Dass sich dieser finanzielle Aufwand auszahlen würde, liegt eigentlich auf der Hand. Die Kosten für Hygienefachpersonal und Umsetzung der Hygienemaßnahmen wären zwar hoch, doch würde man die Kosten doppelt und dreifach wieder reinholen, wenn man die Rate der Komplikationen infolge nosokomialer Infektionen senken würde. Von der Letalität mal ganz zu schweigen. Die Niederländer rechnen es uns vor: Die Kosten für ein MRSA Screening, um eventuelle Keimträger zu erfassen, betragen etwa 3-15 Euro pro Patient. Falls der Nachweis positiv ist, kommen noch einmal Folgekosten für Kontrollabstriche hinzu. Nosokomiale Infektionen mit MRSA würden allerdings mit durchschnittlich 17.000 Euro pro Patient zu Buche schlagen. Hält man sich vor Augen, dass 25% der MRSA-Kolonisationen Ursache für eine Neuinfektion sind, dann kostet alleine der Befall schon etwa 4.000 Euro. Dass sich diese Kosten in den Niederlanden amortisieren, belegen zahlreiche Studien. Ihre „search and destroy“-Politik scheint sich bewährt zu haben.
Dass es aber auch hierzulande besser funktionieren kann, demonstrieren unter anderem viele norddeutsche Kliniken. Das Universitätsklinikum Münster nimmt hierbei eine vorbildliche Rolle ein. Seit einigen Jahren nehmen mehrere Dutzend Krankenhäuser im Münsterland am grenzübergreifenden „MRSA-net Projekt“ teil, dessen Ziel es ist, die Anzahl der Neuinfektionen auf niederländisches Niveau zu bringen. Damit soll gleichzeitig auch das „Einschleppen“ von MRSA-Fällen in die Niederlande verhindert werden.
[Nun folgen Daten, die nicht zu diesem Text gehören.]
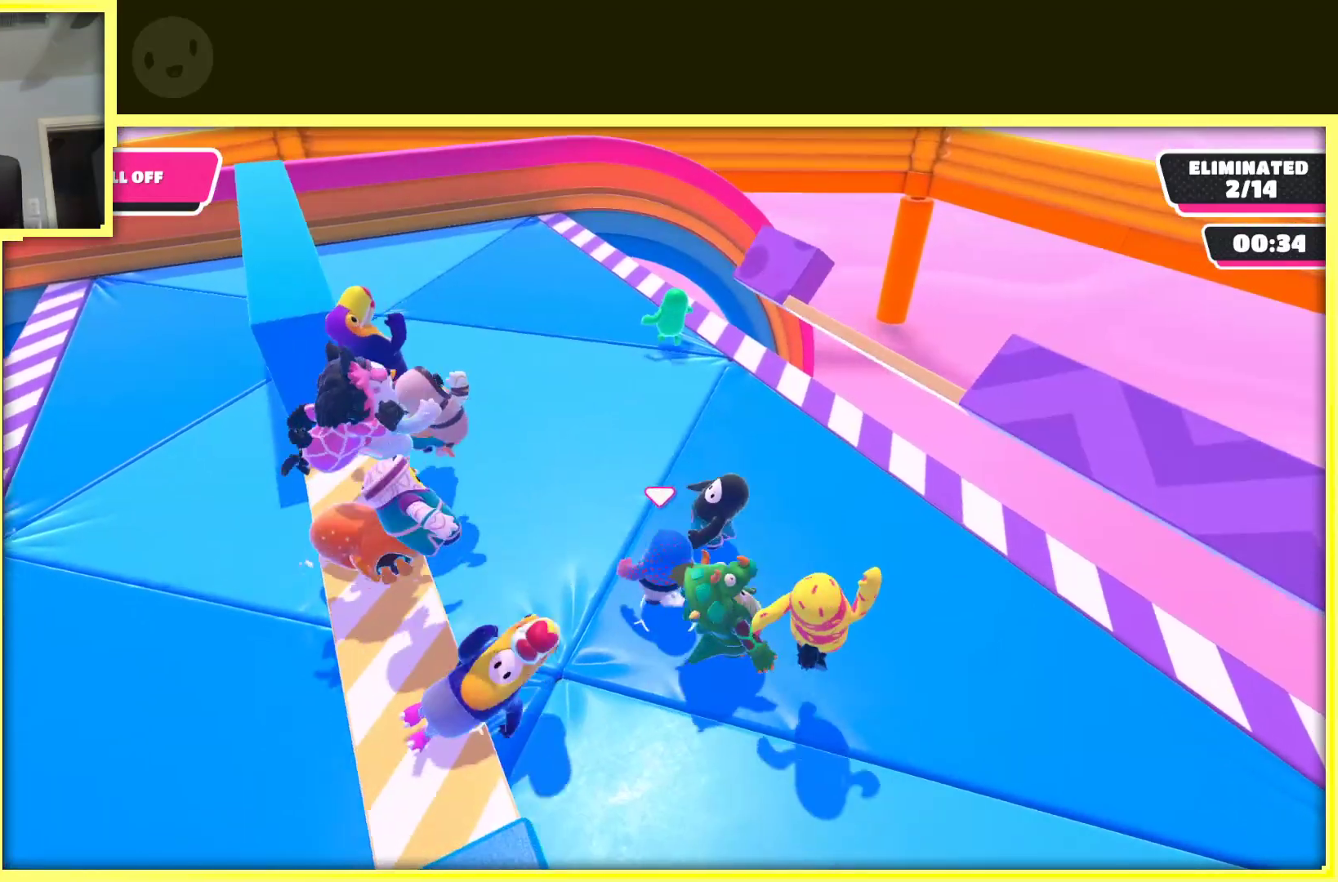
{"buttons": [], "left_stick": "up-left", "right_stick": "right", "events": [[150, "left_stick", "left"], [300, "left_stick", "up-left"], [350, "right_stick", "right"]]}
Zahl der Neudiagnosen steigt an
Ein wichtiges Ziel: Das konsequente MRSA-Screening bei neu aufgenommenen Patienten. „Momentan steigen aufgrund des verbesserten Screenings die Zahlen der Neudiagnosen von MRSA-Trägern an. Seit einiger Zeit werden auch die Kosten der von den Hausärzten verschriebenen Nasensalben zur Eradikation von den Kassen übernommen - zumindest im Westfalen-Lippe“, so Dr. med. Robin Köck vom Institut für Hygiene der Uniklinik Münster. „Bis die Anzahl der MRSA-Infektionen allerdings zurückgeht, werden noch einige Jahre vergehen. Dass sich das Warten aber lohnt, hat auch das Beispiel Dänemark gezeigt. Früher herrschten in Dänemark noch ‚deutsche Verhältnisse‘, nach der Einführung von Screening und anderen Hygienemaßnahmen aber muss sich das Land nicht mehr hinter den Niederlanden verstecken", berichtet Dr. Köck weiter.
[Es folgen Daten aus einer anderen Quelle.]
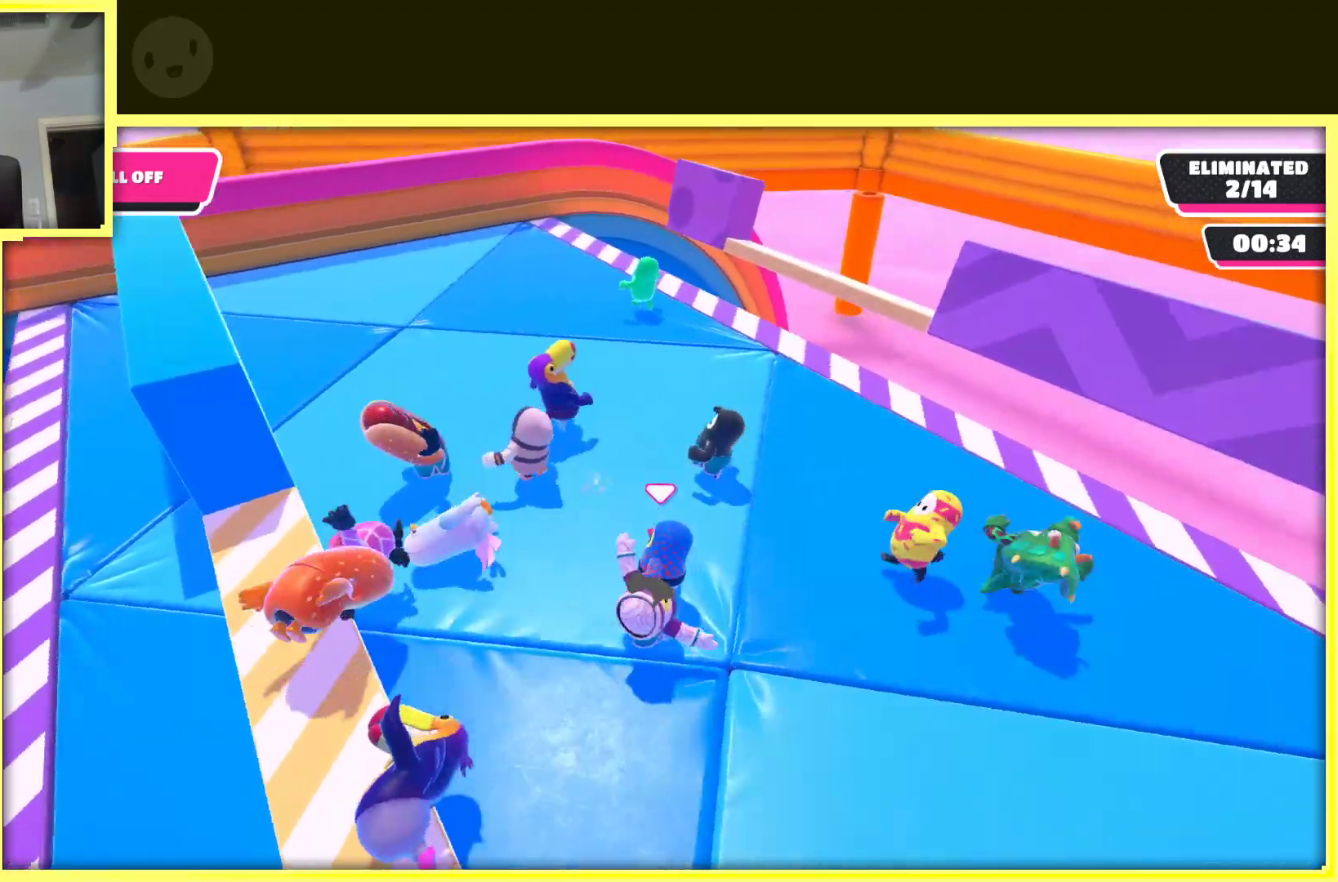
{"buttons": [], "left_stick": "down-left", "right_stick": "right", "events": [[67, "right_stick", "center"], [300, "left_stick", "down-left"], [350, "right_stick", "right"]]}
Die Hygienerichtlinien, was den Umgang mit MRSA-Patienten betrifft, unterscheiden sich zwischen Deutschland und den Niederlanden nicht wesentlich. Nur an der Umsetzung scheitert es an vielen Häusern noch oft. Einige Kollegen scheinen die Desinfektionsmittelspender vor den Patientenzimmern mehr als dekoratives Accessoire denn als Notwendigkeit zu betrachten. Um der MRSA-Plage Herr zu werden, baut man in manchen Kliniken schon kupferne Türklinken ein. Deren bakterizide Eigenschaften sollen die Keimbelastung senken. Warum auch einfach, wenn es schwer geht.